-- start --

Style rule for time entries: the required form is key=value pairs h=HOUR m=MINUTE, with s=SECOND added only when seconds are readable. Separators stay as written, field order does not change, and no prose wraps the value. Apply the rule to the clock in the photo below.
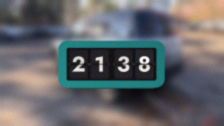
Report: h=21 m=38
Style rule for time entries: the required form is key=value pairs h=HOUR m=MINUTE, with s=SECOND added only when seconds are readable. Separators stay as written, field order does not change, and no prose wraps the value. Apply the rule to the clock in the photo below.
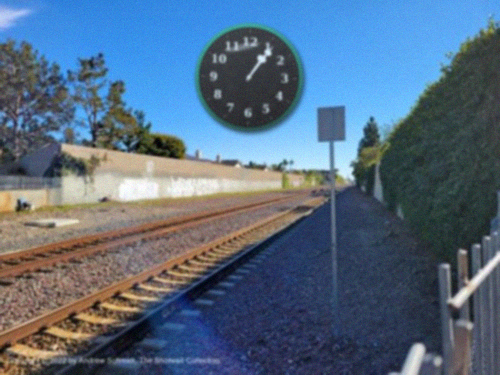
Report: h=1 m=6
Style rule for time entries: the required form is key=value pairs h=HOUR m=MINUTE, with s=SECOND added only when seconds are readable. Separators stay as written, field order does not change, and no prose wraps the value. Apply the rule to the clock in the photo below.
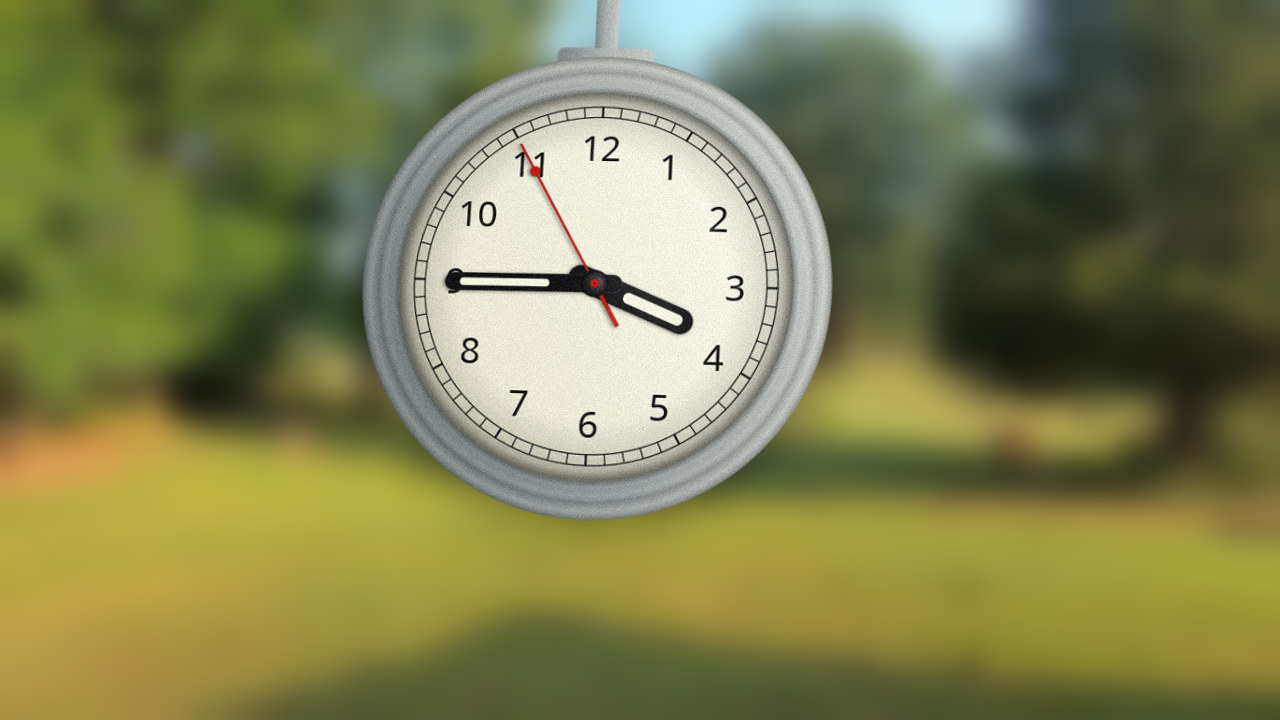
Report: h=3 m=44 s=55
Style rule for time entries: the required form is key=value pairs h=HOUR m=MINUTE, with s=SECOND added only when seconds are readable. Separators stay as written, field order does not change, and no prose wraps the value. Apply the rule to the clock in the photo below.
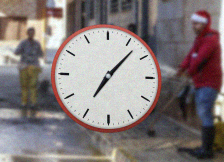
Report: h=7 m=7
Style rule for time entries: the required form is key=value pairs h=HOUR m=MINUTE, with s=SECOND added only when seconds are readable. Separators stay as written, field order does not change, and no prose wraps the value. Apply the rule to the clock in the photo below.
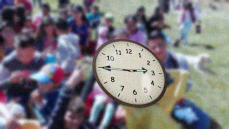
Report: h=2 m=45
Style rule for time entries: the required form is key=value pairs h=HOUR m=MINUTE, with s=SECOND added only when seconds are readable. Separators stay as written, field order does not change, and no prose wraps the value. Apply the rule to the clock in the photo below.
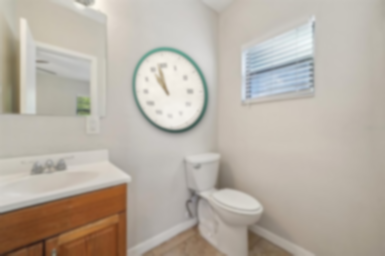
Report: h=10 m=58
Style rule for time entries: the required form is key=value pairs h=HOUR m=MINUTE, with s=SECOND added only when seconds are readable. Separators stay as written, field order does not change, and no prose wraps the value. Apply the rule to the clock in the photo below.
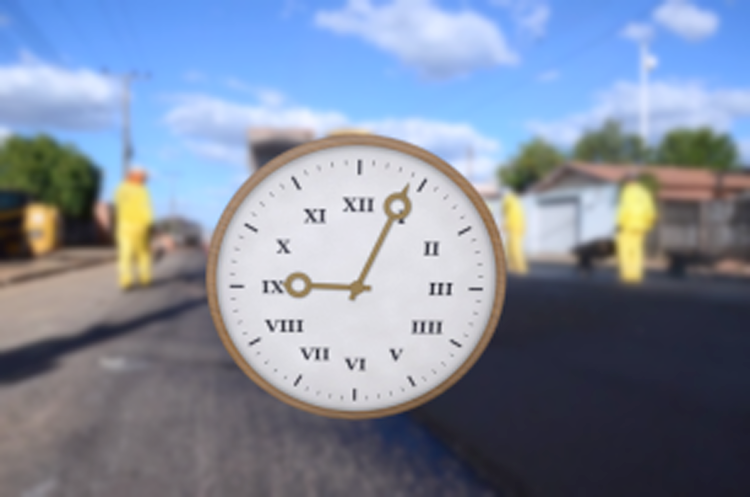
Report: h=9 m=4
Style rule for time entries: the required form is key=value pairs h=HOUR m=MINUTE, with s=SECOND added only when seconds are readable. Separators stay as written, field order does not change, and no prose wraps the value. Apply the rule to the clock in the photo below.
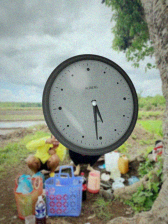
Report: h=5 m=31
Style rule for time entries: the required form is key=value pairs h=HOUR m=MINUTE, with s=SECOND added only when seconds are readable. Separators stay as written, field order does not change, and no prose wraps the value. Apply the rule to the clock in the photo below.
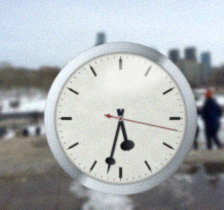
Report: h=5 m=32 s=17
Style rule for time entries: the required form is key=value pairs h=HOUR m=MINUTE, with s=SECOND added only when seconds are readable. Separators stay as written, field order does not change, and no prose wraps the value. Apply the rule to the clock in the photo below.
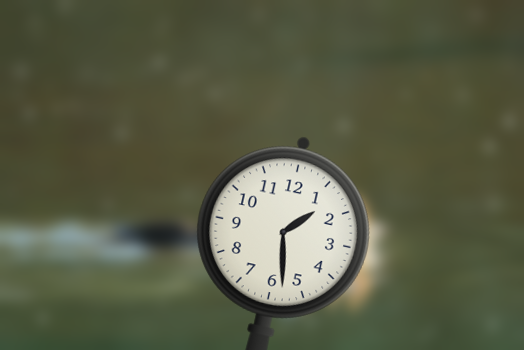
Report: h=1 m=28
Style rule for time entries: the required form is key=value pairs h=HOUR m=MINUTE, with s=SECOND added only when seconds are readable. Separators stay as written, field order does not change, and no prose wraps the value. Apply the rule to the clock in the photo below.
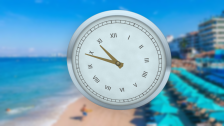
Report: h=10 m=49
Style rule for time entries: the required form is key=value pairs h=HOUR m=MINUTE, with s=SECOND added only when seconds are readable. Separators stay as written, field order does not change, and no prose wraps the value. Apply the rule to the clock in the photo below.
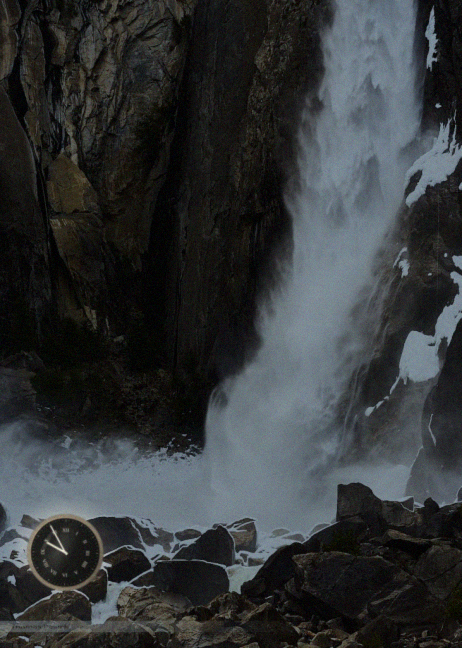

-- end --

SHORT TASK: Reproduce every item above word for word, omitting the pictures.

EXERCISE OUTPUT:
Style rule for time entries: the required form is key=value pairs h=HOUR m=MINUTE, with s=SECOND added only when seconds are readable. Separators stay as written, field order does not change, and no prose wraps the value. Apply the rule to the clock in the photo below.
Report: h=21 m=38
Style rule for time entries: the required form is key=value pairs h=HOUR m=MINUTE, with s=SECOND added only when seconds are readable. Separators stay as written, field order does not change, and no prose wraps the value. Apply the rule to the clock in the photo below.
Report: h=1 m=6
Style rule for time entries: the required form is key=value pairs h=HOUR m=MINUTE, with s=SECOND added only when seconds are readable. Separators stay as written, field order does not change, and no prose wraps the value. Apply the rule to the clock in the photo below.
Report: h=3 m=44 s=55
Style rule for time entries: the required form is key=value pairs h=HOUR m=MINUTE, with s=SECOND added only when seconds are readable. Separators stay as written, field order does not change, and no prose wraps the value. Apply the rule to the clock in the photo below.
Report: h=7 m=7
Style rule for time entries: the required form is key=value pairs h=HOUR m=MINUTE, with s=SECOND added only when seconds are readable. Separators stay as written, field order does not change, and no prose wraps the value. Apply the rule to the clock in the photo below.
Report: h=2 m=45
Style rule for time entries: the required form is key=value pairs h=HOUR m=MINUTE, with s=SECOND added only when seconds are readable. Separators stay as written, field order does not change, and no prose wraps the value. Apply the rule to the clock in the photo below.
Report: h=10 m=58
Style rule for time entries: the required form is key=value pairs h=HOUR m=MINUTE, with s=SECOND added only when seconds are readable. Separators stay as written, field order does not change, and no prose wraps the value. Apply the rule to the clock in the photo below.
Report: h=9 m=4
Style rule for time entries: the required form is key=value pairs h=HOUR m=MINUTE, with s=SECOND added only when seconds are readable. Separators stay as written, field order does not change, and no prose wraps the value. Apply the rule to the clock in the photo below.
Report: h=5 m=31
Style rule for time entries: the required form is key=value pairs h=HOUR m=MINUTE, with s=SECOND added only when seconds are readable. Separators stay as written, field order does not change, and no prose wraps the value. Apply the rule to the clock in the photo below.
Report: h=5 m=32 s=17
Style rule for time entries: the required form is key=value pairs h=HOUR m=MINUTE, with s=SECOND added only when seconds are readable. Separators stay as written, field order does not change, and no prose wraps the value. Apply the rule to the clock in the photo below.
Report: h=1 m=28
Style rule for time entries: the required form is key=value pairs h=HOUR m=MINUTE, with s=SECOND added only when seconds are readable. Separators stay as written, field order does not change, and no prose wraps the value. Apply the rule to the clock in the photo below.
Report: h=10 m=49
Style rule for time entries: the required form is key=value pairs h=HOUR m=MINUTE, with s=SECOND added only when seconds are readable. Separators stay as written, field order does not change, and no prose wraps the value. Apply the rule to the clock in the photo below.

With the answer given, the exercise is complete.